The European Union's cohesion policy – funded with EUR 346 billion from the European Regional Development Fund (ERDF), the European Social Fund (ESF) and the Cohesion Fund - represents 35 % of the Union's budget over the period 2007-2013. Together with the co-financing provided by Member States, cohesion policy accounts for a very significant proportion of public investment in Europe.
As part of the essential economic policy package of macro-economic and fiscal stability, structural reforms and growth enhancing measures, EU cohesion policy is making a significant contribution to investments in employment and growth in Europe.
The policy is now delivering significant results. For the ESF, a high level of participation has been maintained since 2009: over 15 million participants annually. Among them, from 2007 to 2011, there were 12.5 million participants on specific actions to support access to employment.

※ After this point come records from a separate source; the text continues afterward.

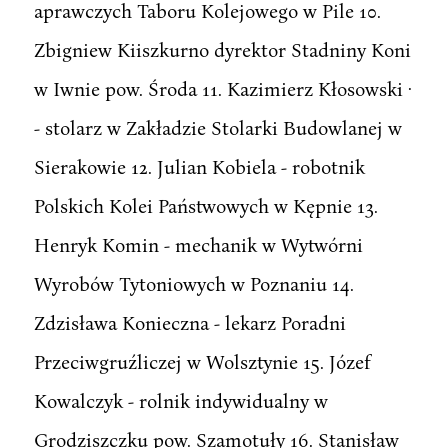
aprawczych Taboru Kolejowego w Pile 10.
Zbigniew Kiiszkurno dyrektor Stadniny Koni
w Iwnie pow. Środa 11. Kazimierz Kłosowski ·
- stolarz w Zakładzie Stolarki Budowlanej w
Sierakowie 12. Julian Kobiela - robotnik
Polskich Kolei Państwowych w Kępnie 13.
Henryk Komin - mechanik w Wytwórni
Wyrobów Tytoniowych w Poznaniu 14.
Zdzisława Konieczna - lekarz Poradni
Przeciwgruźliczej w Wolsztynie 15. Józef
Kowalczyk - rolnik indywidualny w
Grodziszczku pow. Szamotuły 16. Stanisław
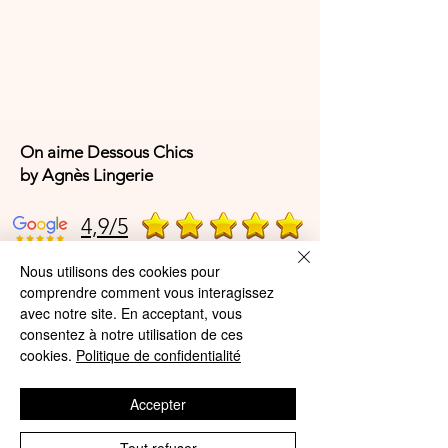
On aime Dessous Chics
by Agnès Lingerie
4,9/5
Nous utilisons des cookies pour
comprendre comment vous interagissez
4,9/5
avec notre site. En acceptant, vous
consentez à notre utilisation de ces
cookies.
Politique de confidentialité
Offres et Services
Accepter
A propos de nous
Protection des données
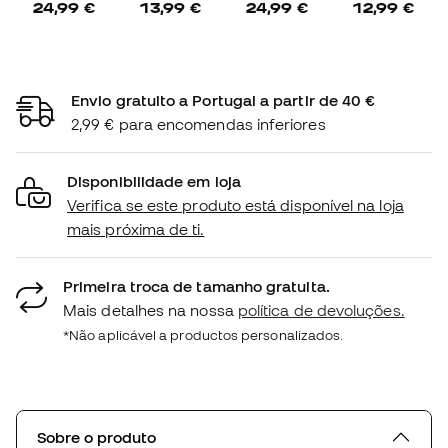
24,99 €
13,99 €
24,99 €
12,99 €
Envio gratuito a Portugal a partir de 40 €
2,99 € para encomendas inferiores
Disponibilidade em loja
Verifica se este produto está disponível na loja
mais próxima de ti.
Primeira troca de tamanho gratuita.
Mais detalhes na nossa
política de devoluções.
*Não aplicável a productos personalizados.
Sobre o produto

As a result, 2.4 million found a job within 6 months of completing the intervention, a significant achievement given the economic downturn.
SMEs, business support and innovation for growth are in particular key investment areas in all Member States supported by the Structural Funds, and notably the ERDF. SME and other enterprises benefit from both direct investments into business and from other contracts and services funded through EU cohesion policy.
The future programming period of 2014-2020 will strengthen the coherence of investment priorities with the priorities for structural reforms and the need to promote growth and jobs to make progress towards the Europe 2020 goals.